No car in the driveway, no moving truck at the curb. No one answers the door when I knock. I feel ridiculous standing there, listening to the cicadas hum in the trees at my back, my boots shuffling across the new front porch that is … actually really nice. I’m glad Gus didn’t destroy this part of the house in his quest to become a home renovation expert.
I dig the heel of my hand in the base of my neck until I'm the idiot standing on the front porch of a random house in the early afternoon sunshine. I sigh and wander back to my truck, wondering what in the hell Dane was talking about at the grocery store. I drive back to the farm with a tightness in my throat and an open pack of fudge stripe cookies in my lap, the windows all the way down and the ghost of Evie’s laugh slipping along the seats. She had been so beautiful that day, with the wind in her hair, chin tilted up and back. I wanted to kiss every mark on her skin. Every scar, every knick, every line that appeared with her smile.
I’ve perfected a rhythm over the last couple of days. I wake up. I don’t allow myself to linger in bed for more than a couple of minutes. I shuffle into the kitchen for coffee without glancing at a single thing and then I trudge out to the fields and let my body take over for my mind. It’s the only place I can bear missing her—where there’s enough open space for it to come tumbling out of my chest. In the house, I feel stuck. I stare at the empty chair next to me and the longing steals my breath.

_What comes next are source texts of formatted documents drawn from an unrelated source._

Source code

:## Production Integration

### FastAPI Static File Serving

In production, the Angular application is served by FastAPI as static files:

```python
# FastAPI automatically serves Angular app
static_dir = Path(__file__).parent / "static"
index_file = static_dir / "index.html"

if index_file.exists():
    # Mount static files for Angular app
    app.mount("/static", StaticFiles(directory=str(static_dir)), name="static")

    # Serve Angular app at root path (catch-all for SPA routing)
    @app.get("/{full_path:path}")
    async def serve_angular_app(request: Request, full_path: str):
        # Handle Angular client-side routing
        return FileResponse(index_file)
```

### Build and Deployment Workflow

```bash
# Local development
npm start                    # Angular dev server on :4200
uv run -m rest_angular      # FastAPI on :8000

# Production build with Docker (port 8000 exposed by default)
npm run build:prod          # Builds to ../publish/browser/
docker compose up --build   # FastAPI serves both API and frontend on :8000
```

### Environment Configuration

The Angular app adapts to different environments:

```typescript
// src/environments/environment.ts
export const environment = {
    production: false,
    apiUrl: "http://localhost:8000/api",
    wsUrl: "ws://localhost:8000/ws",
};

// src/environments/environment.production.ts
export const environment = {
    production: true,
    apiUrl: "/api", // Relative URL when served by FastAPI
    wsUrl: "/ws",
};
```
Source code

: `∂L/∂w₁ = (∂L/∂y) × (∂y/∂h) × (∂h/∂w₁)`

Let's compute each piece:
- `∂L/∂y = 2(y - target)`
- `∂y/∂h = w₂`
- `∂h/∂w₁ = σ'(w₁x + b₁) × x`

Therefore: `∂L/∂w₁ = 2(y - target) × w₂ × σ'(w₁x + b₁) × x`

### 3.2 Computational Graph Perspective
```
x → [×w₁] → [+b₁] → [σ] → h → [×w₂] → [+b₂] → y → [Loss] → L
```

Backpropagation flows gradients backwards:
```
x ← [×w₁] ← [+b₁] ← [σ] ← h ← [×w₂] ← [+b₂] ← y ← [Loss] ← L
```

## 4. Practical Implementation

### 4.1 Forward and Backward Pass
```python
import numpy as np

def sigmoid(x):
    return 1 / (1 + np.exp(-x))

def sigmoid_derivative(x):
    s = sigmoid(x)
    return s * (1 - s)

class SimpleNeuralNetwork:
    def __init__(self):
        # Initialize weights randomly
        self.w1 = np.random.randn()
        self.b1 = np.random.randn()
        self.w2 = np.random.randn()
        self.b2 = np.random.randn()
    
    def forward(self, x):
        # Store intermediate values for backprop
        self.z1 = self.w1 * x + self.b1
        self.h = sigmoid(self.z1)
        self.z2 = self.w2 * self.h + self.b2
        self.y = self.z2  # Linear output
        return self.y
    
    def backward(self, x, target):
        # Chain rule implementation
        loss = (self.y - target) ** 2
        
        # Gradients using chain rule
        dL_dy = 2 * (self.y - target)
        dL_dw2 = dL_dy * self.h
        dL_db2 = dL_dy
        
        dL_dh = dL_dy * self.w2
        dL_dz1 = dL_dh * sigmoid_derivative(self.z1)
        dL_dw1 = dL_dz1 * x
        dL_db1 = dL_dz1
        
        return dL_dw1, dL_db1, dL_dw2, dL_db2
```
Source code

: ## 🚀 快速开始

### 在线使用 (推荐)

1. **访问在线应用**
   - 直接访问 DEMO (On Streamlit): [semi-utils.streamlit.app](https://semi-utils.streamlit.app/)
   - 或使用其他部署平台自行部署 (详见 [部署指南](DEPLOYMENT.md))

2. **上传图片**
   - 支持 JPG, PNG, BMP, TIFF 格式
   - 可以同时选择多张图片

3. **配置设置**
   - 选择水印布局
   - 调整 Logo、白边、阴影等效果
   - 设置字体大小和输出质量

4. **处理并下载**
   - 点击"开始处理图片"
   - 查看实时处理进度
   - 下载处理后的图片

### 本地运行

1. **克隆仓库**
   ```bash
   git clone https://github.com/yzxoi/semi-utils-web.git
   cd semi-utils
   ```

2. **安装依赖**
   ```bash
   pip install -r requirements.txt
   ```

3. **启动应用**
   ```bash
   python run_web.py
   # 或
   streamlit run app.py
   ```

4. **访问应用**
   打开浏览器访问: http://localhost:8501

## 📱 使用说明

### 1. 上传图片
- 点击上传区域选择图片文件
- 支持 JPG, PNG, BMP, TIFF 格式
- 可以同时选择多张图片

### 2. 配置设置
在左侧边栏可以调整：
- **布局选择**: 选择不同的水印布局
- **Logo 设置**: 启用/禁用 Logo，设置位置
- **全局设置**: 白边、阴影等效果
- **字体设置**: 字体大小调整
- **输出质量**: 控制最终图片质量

I’ve planted more in the past week than I think I have during my entire tenure at Lovelight Farms. We’ll have bell peppers for the next 750 years.
I grab my groceries and stomp my way up the stairs, ignoring the aluminum tray of … something on the top step. I think Layla is convinced a sugar high will see me through this difficult time. I hesitate with my key in the door and then lean back to snatch it up, balancing it on top of everything else. I get a whiff of cinnamon, the bottom of the tray still warm.
She might not be wrong.
Four cats greet me at the door, a chorus of quacking from the small, fenced in area in the kitchen. Otis and the kittens have taken well to each other, Prancer adopting the little guy as one of her own. My evenings are spent watching four cats try to teach a duck how to meow, nudging their little felt mice at his webbed feet and then rubbing their heads against his downy fluff. Maybe I should put that on the stupid video app.
I put my groceries away in a haze. It only takes a few minutes for the silence to feel oppressive instead of comforting, pressing down on my shoulders until it’s a ringing in my ears. I’ve never once had trouble with quiet, but now I feel my jaw clenching in the stillness of the house. I got too used to the sounds of her here with me—whispered fights with Prancer over scarf ownership, the clink of her mug against the countertop.
This whole house is bathed in memories of her and I can’t breathe because of it.